## TASK DESCRIPTION
Each line from the one that contains "module mux_2(Y,I,S);" through the end of the entries should be repeated exactly, with nothing added.

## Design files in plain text
****************
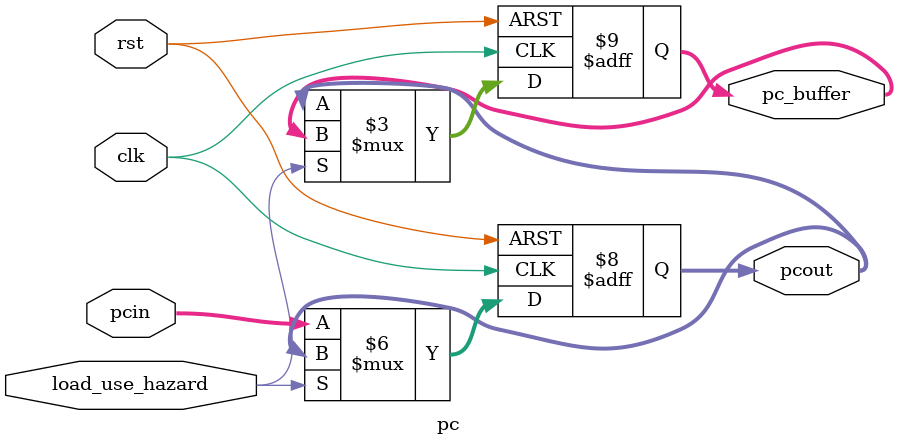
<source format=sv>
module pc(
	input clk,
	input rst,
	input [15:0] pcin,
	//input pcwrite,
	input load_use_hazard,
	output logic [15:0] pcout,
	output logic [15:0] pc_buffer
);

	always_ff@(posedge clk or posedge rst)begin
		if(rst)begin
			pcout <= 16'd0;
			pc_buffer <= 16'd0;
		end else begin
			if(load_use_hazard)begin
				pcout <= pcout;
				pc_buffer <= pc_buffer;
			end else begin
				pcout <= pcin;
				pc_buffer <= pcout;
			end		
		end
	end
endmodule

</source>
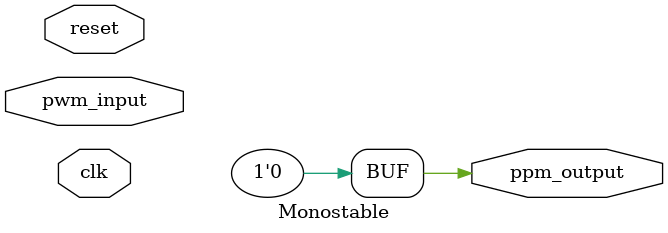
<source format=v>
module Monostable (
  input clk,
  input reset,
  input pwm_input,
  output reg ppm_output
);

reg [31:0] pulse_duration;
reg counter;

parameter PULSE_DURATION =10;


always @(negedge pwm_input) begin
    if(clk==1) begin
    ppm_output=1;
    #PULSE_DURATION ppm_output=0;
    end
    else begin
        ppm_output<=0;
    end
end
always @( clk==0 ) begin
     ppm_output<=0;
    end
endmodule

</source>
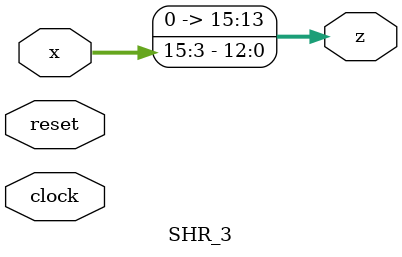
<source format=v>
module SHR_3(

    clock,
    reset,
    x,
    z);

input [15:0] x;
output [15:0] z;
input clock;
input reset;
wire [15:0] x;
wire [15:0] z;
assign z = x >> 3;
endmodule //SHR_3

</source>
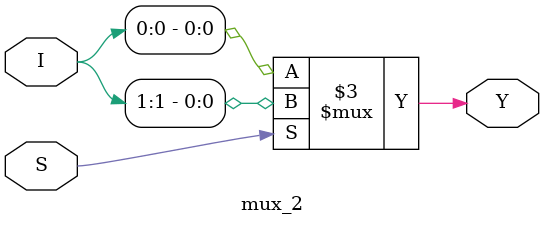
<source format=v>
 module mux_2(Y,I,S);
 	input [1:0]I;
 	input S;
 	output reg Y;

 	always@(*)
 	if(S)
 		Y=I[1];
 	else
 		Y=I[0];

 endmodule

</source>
****************
## RESPONSE AREA
 module mux_2(Y,I,S);
 	input [1:0]I;
 	input S;
 	output reg Y;

 	always@(*)
 	if(S)
 		Y=I[1];
 	else
 		Y=I[0];

 endmodule

</source>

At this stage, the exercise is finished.